A three-stage optimization planning model for the integrated energy service station from the sustainable perspective of energy-transportation-information-humanities

The urgent issue of high fossil energy consumption and heavy carbon emissions in the transportation sector demands prompt solutions. Deepening the integration of energy and transportation sectors and accelerating the development of new energy vehicles are crucial for achieving carbon reduction goals. This study addresses key bottlenecks like structural infrastructure shortages. It proposes an off-grid integrated energy service station (IESS) combining solar PV, wind power, and hydrogen storage. This system overcomes the reliance of traditional grid-connected IESS on external power grids and mitigates the adverse effects of the volatility and intermittency of renewable energy. It dynamically meets the diversified energy demands in the transportation sector and significantly enhances the stability and autonomy of energy supply. Existing energy service facilities have shortcomings in inclusive coverage and safety risk prevention. Additionally, there are issues such as the lack of data-driven analysis and weak system coordination in planning.
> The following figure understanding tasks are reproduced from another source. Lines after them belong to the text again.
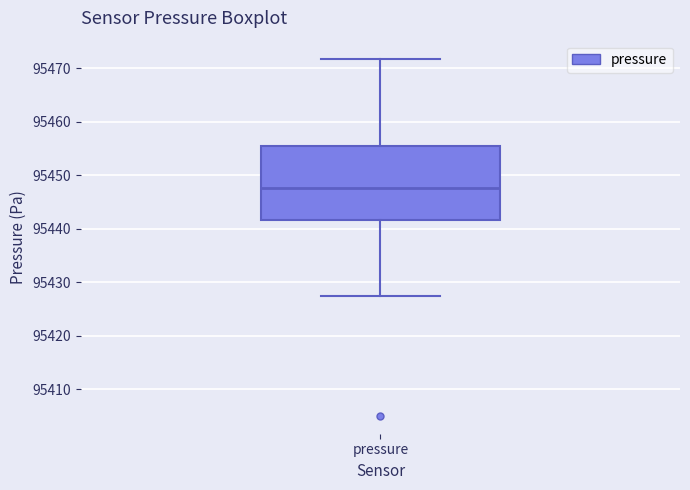

Read this box plot against the y-axis: the position of the median line, the range covered by the box, and the ends of both whiskers. The values are not printed on the chart, so give them approximately, as read against the axis.

median 95448, box 95442 to 95455, whiskers 95428 to 95472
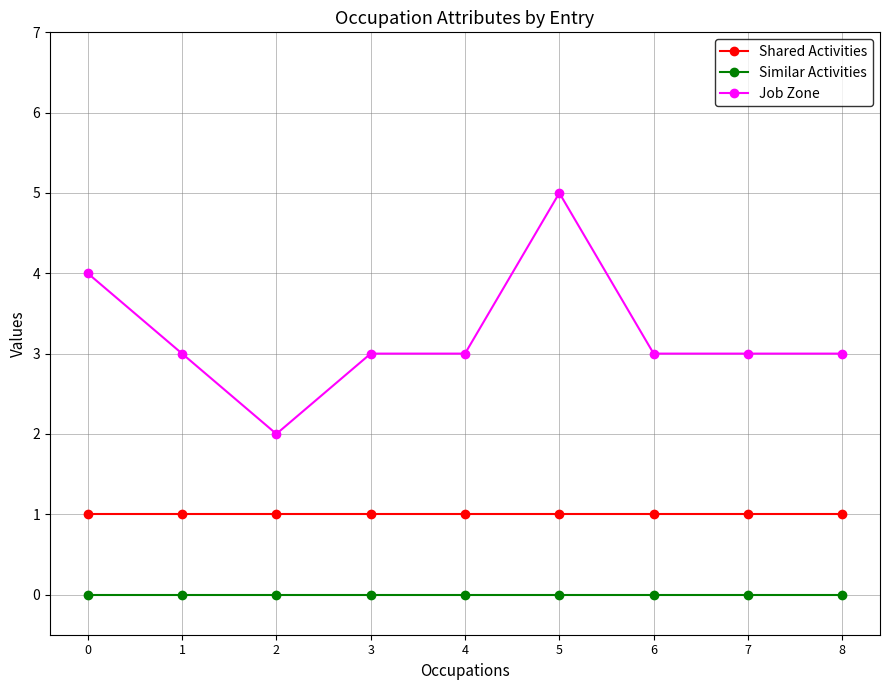

List the series in order of their peak value, lowest first.

Similar Activities, Shared Activities, Job Zone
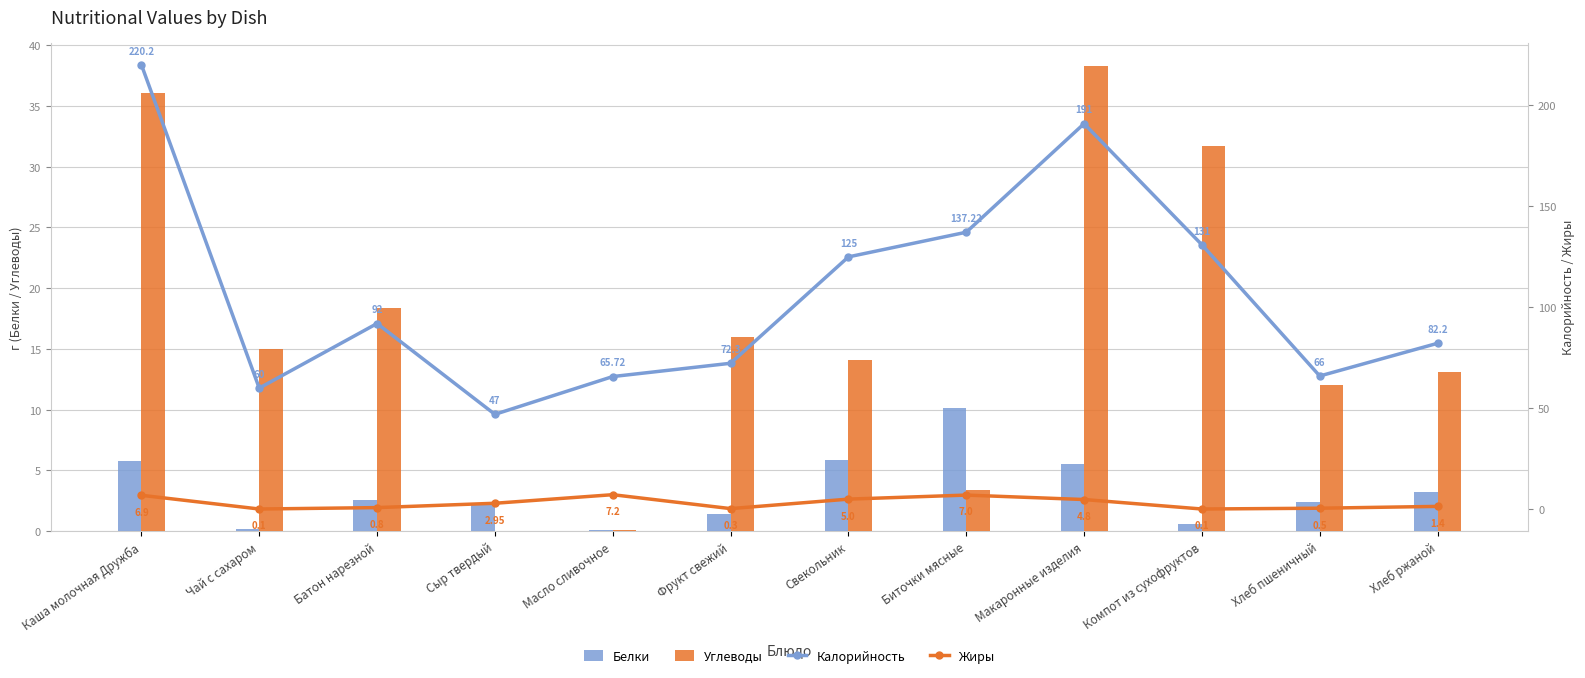

What is the difference between the maximum and minimum values in the Жиры series?

7.1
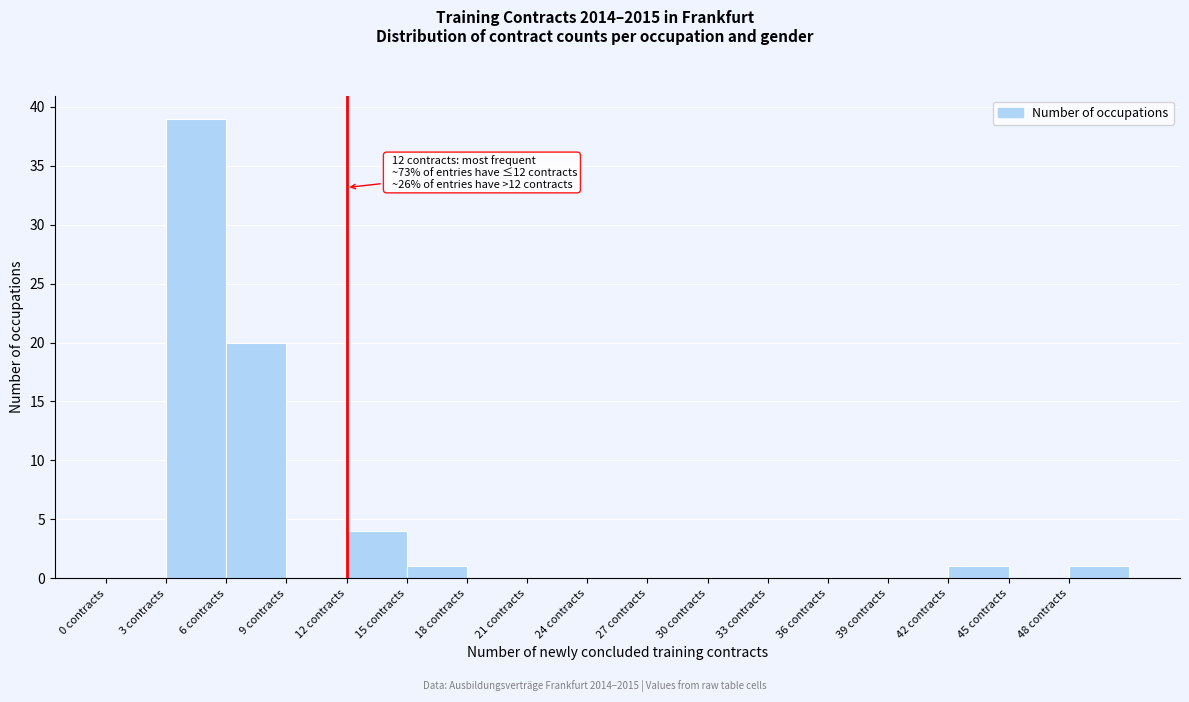

Over which range of the x-axis is the bar tallest?

3 to 6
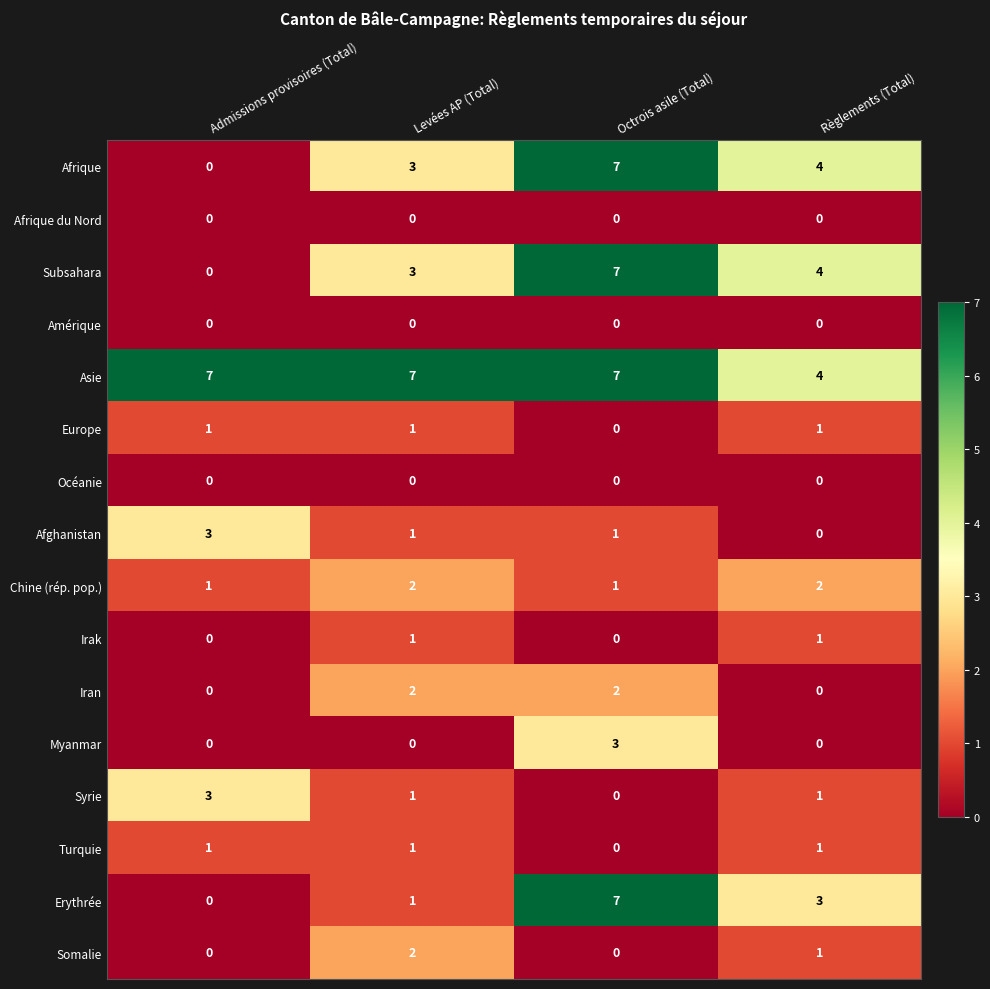

The value of Syrie at Levées AP (Total) is 2. True or false?

False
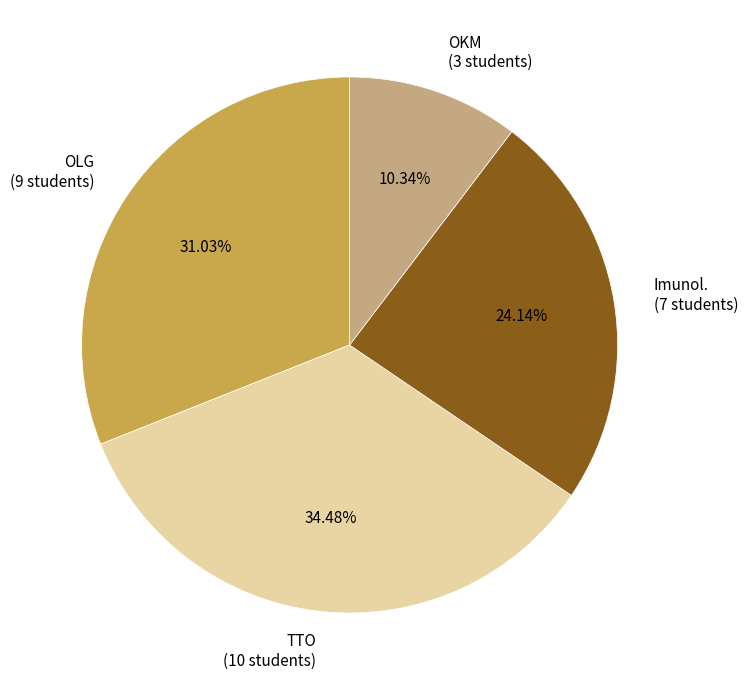

How many segments does this pie chart have?

4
To address these, this study constructs a three-stage optimization planning model integrating "energy-transportation-information-humanities". In Stage 1, the GIS-BWM model is used to evaluate regional layout suitability, overcoming the one-sidedness of traditional site selection. Stage 2 employs kernel density estimation and LHS-BR scenario generation to simulate uncertainties and create typical seasonal scenarios, improving planning accuracy. Stage 3 develops a multi-objective capacity model using NSGA-III and CRITIC-TODIM. It balances environmental/economic benefits with supply reliability. Empirical results show that the optimal configuration achieves a loss of power supply probability of 0.0178, an annual comprehensive cost of CNY 51.457 million, and life cycle carbon emissions of 26,352 tons. Compared with grid-connected IESS, the off-grid IESS reduces carbon emissions by 47.3 %, demonstrating significant environmental benefits. Scenario and sensitivity analyses confirm the model's robustness. This four-dimensional collaborative framework and data-driven approach provide a comprehensive theoretical reference for the scientific planning of transportation-energy integrated facilities.